*Your instructions*: In how many lines of the records below does the word "Cooler" appear? Answer with the number alone.

Page-level text extractions
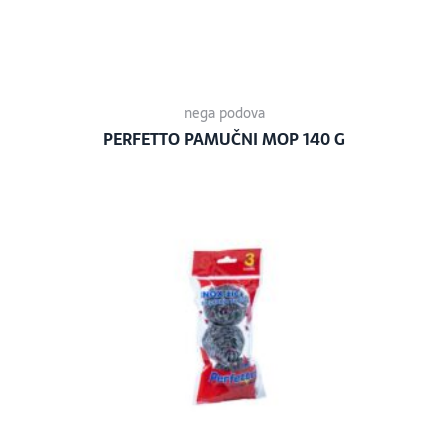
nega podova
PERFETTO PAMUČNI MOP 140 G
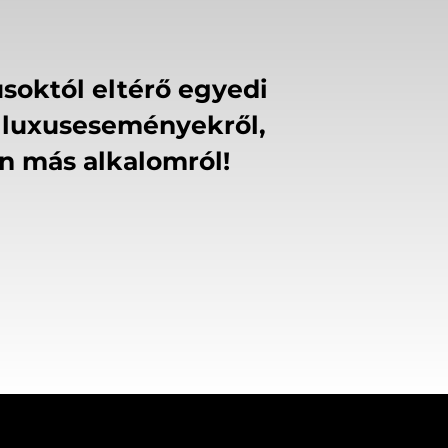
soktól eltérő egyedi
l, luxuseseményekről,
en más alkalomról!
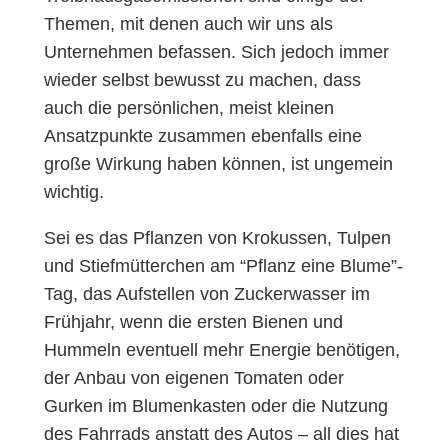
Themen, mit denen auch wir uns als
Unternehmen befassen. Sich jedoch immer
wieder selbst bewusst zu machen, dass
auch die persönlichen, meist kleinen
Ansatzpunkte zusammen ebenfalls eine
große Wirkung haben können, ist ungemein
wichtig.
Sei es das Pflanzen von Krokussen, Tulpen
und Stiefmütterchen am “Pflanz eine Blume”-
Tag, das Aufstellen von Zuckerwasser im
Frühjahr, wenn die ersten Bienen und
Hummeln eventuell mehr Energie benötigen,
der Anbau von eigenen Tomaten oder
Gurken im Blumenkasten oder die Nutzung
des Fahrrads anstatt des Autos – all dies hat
--
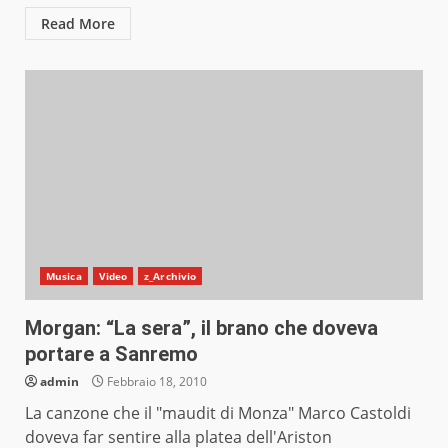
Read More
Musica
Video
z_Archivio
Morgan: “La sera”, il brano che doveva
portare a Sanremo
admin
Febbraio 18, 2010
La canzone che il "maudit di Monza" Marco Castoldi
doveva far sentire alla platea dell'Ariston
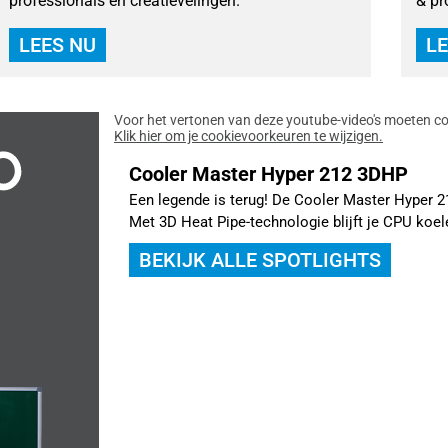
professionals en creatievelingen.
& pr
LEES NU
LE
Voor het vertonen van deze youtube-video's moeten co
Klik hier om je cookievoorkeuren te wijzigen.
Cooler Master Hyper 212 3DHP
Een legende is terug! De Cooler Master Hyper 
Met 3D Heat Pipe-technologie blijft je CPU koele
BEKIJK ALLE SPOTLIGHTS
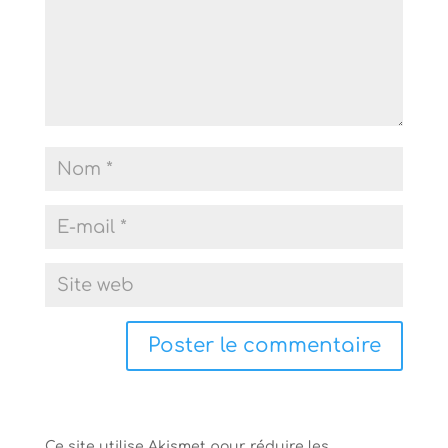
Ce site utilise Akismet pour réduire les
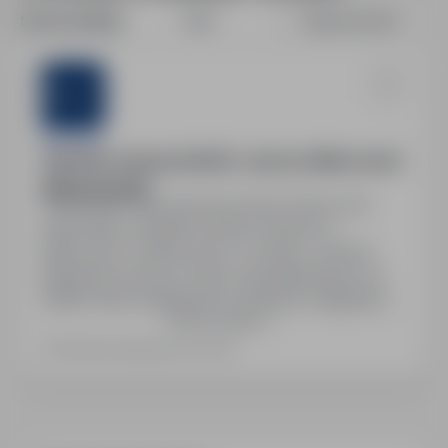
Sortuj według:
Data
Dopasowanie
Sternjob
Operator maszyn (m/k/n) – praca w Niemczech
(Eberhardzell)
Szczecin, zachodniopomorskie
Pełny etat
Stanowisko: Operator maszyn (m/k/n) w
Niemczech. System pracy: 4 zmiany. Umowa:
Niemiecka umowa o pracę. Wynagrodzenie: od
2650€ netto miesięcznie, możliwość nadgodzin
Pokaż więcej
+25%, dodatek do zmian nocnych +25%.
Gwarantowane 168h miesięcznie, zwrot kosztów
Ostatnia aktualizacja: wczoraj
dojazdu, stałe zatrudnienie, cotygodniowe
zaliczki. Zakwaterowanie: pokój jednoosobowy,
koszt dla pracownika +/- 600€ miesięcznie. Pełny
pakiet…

*Written response*: 2